#### [Extracted page text data]

'''

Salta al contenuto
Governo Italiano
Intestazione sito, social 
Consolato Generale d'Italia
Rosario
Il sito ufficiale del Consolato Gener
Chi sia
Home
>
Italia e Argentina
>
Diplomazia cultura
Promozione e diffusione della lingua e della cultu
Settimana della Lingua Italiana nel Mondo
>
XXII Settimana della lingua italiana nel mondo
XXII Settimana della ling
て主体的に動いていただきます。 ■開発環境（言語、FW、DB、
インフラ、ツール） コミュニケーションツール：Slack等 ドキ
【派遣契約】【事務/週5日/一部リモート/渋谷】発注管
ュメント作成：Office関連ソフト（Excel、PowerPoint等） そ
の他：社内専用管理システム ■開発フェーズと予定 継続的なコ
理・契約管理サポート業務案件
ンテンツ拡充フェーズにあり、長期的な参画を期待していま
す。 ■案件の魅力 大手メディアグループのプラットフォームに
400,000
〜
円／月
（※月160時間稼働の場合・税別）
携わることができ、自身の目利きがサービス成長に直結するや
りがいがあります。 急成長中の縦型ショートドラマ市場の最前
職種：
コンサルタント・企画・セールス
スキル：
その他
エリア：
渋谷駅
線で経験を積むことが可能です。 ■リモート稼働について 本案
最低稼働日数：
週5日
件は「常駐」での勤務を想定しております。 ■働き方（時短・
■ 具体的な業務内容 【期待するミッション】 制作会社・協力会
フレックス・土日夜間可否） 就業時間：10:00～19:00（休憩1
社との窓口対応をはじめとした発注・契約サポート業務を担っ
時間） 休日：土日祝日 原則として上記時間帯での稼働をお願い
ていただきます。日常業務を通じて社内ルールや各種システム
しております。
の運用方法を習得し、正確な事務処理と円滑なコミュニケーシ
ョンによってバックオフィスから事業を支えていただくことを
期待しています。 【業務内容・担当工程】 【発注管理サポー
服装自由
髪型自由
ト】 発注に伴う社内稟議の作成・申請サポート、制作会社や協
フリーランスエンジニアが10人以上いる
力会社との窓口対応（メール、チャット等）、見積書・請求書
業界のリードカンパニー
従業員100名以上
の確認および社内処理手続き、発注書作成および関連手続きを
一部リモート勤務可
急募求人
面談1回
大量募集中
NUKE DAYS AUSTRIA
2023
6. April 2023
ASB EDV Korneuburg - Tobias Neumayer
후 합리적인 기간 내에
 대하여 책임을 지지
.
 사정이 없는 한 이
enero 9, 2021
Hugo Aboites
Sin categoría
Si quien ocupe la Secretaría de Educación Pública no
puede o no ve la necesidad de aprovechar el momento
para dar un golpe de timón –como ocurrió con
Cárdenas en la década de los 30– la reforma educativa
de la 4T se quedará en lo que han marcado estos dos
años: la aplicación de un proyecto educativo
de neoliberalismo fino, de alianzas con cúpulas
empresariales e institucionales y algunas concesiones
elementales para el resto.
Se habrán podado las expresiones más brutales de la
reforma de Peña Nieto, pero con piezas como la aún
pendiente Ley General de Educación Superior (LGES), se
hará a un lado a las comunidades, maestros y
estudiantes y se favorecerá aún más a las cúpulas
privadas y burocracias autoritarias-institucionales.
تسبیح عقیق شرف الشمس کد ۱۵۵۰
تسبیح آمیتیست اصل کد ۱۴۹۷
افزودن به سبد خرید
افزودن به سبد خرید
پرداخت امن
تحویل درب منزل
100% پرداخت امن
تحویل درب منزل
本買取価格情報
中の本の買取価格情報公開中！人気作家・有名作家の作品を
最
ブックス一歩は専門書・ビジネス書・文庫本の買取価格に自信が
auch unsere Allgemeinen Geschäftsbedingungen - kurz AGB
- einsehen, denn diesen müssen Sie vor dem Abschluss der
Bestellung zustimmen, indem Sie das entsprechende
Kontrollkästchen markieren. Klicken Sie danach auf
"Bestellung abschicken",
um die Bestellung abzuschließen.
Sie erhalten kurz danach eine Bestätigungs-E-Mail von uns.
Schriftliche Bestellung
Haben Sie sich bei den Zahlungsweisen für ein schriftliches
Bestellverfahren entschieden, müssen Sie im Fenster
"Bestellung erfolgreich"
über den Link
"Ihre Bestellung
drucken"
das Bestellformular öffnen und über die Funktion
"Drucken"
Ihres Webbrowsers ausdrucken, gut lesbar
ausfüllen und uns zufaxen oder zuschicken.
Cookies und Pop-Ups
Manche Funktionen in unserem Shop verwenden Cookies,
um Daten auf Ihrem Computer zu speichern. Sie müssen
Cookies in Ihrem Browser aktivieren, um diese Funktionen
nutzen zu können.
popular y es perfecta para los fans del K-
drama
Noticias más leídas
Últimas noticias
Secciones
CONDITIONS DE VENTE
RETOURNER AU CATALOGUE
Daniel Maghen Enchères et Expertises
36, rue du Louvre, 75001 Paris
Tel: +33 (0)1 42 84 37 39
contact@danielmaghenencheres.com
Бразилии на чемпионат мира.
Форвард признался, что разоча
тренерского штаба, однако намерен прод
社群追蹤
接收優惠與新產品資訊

'''

#### [WORK REQUEST]
The required answer is the run of lines above, starting at the line with "て主体的に動いていただきます。 ■開発環境（言語、FW、DB、" and ending at the line with "pendiente Ley General", reproduced exactly with both ends.

#### [FINAL ANSWER]
て主体的に動いていただきます。 ■開発環境（言語、FW、DB、
インフラ、ツール） コミュニケーションツール：Slack等 ドキ
【派遣契約】【事務/週5日/一部リモート/渋谷】発注管
ュメント作成：Office関連ソフト（Excel、PowerPoint等） そ
の他：社内専用管理システム ■開発フェーズと予定 継続的なコ
理・契約管理サポート業務案件
ンテンツ拡充フェーズにあり、長期的な参画を期待していま
す。 ■案件の魅力 大手メディアグループのプラットフォームに
400,000
〜
円／月
（※月160時間稼働の場合・税別）
携わることができ、自身の目利きがサービス成長に直結するや
りがいがあります。 急成長中の縦型ショートドラマ市場の最前
職種：
コンサルタント・企画・セールス
スキル：
その他
エリア：
渋谷駅
線で経験を積むことが可能です。 ■リモート稼働について 本案
最低稼働日数：
週5日
件は「常駐」での勤務を想定しております。 ■働き方（時短・
■ 具体的な業務内容 【期待するミッション】 制作会社・協力会
フレックス・土日夜間可否） 就業時間：10:00～19:00（休憩1
社との窓口対応をはじめとした発注・契約サポート業務を担っ
時間） 休日：土日祝日 原則として上記時間帯での稼働をお願い
ていただきます。日常業務を通じて社内ルールや各種システム
しております。
の運用方法を習得し、正確な事務処理と円滑なコミュニケーシ
ョンによってバックオフィスから事業を支えていただくことを
期待しています。 【業務内容・担当工程】 【発注管理サポー
服装自由
髪型自由
ト】 発注に伴う社内稟議の作成・申請サポート、制作会社や協
フリーランスエンジニアが10人以上いる
力会社との窓口対応（メール、チャット等）、見積書・請求書
業界のリードカンパニー
従業員100名以上
の確認および社内処理手続き、発注書作成および関連手続きを
一部リモート勤務可
急募求人
面談1回
大量募集中
NUKE DAYS AUSTRIA
2023
6. April 2023
ASB EDV Korneuburg - Tobias Neumayer
후 합리적인 기간 내에
 대하여 책임을 지지
.
 사정이 없는 한 이
enero 9, 2021
Hugo Aboites
Sin categoría
Si quien ocupe la Secretaría de Educación Pública no
puede o no ve la necesidad de aprovechar el momento
para dar un golpe de timón –como ocurrió con
Cárdenas en la década de los 30– la reforma educativa
de la 4T se quedará en lo que han marcado estos dos
años: la aplicación de un proyecto educativo
de neoliberalismo fino, de alianzas con cúpulas
empresariales e institucionales y algunas concesiones
elementales para el resto.
Se habrán podado las expresiones más brutales de la
reforma de Peña Nieto, pero con piezas como la aún
pendiente Ley General de Educación Superior (LGES), se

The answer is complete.